# IH 3400A Jumping out of Gear



## etemplet (May 6, 2012)

This has been an issue since I got this machine (manual transmission 8 speed). I am not anxious to get into the transmission as there is so much to remove to get at it. Here is what the machine does.

Forward Gears work fine. When I move into reverse, as soon as load is applied it goes a few feet and jumps out of gear. I have to stop, hold it in position and keep my hand on the lever. This happens in 2nd and 3rd gears. I am pretty confident it would happen in the other gears as well. Sometimes, the machine backs up just fine.

1. It could be an adjustment to the linkage..... maybe.

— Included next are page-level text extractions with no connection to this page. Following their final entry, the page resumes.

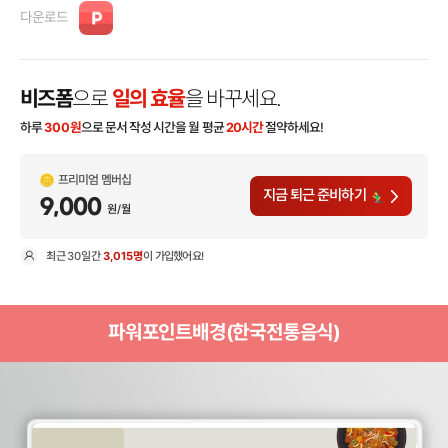
다운로드
비즈폼
으로
일의 효율
을 바꾸세요.
하루
300
원
으로 문서 작성 시간을 월 평균
20시간
절약하세요!
프리미엄 멤버십
지금 퇴근 준비하기
9,000
원/월
최근
30일
간
3,015명
이 가입했어요!
현
파워포인트배경(한국전통음식)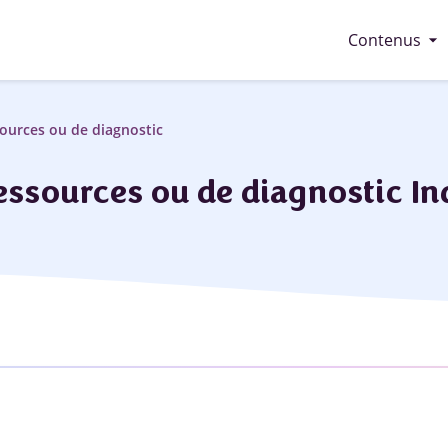
arrow_drop_down
Contenus
ources ou de diagnostic
essources ou de diagnostic In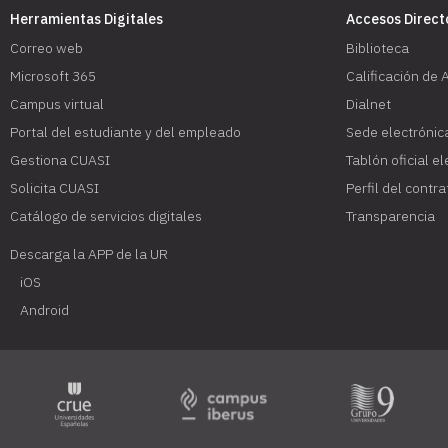
Herramientas Digitales
Accesos Direct
Correo web
Biblioteca
Microsoft 365
Calificación de 
Campus virtual
Dialnet
Portal del estudiante y del empleado
Sede electrónic
Gestiona CUASI
Tablón oficial e
Solicita CUASI
Perfil del contr
Catálogo de servicios digitales
Transparencia
Descarga la APP de la UR
iOS
Android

2. I am wondering if there may be a snap ring missing or worn part in the transmission allowing the shaft or gear to move and knock the gear and lever out of range.

3. Could be a damaged or worn gear. I know the transmission has some wear I just don't want to get into rebuilding too much. It works OK enough for me.

*** Then there is always.... Are Parts available ??? ***

As I stated, I don't have much of a problem operating the machine, as Is. However, I am a machinist by trade and am not afraid to work on anything. I just have to restrain myself sometimes. LOL


----------



## etemplet (May 6, 2012)

Sorry, I didn't see my old post from last year on this topic. Here it is 

http://www.tractorforum.com/f192/ih-3400-trasmission-shifting-21017/


----------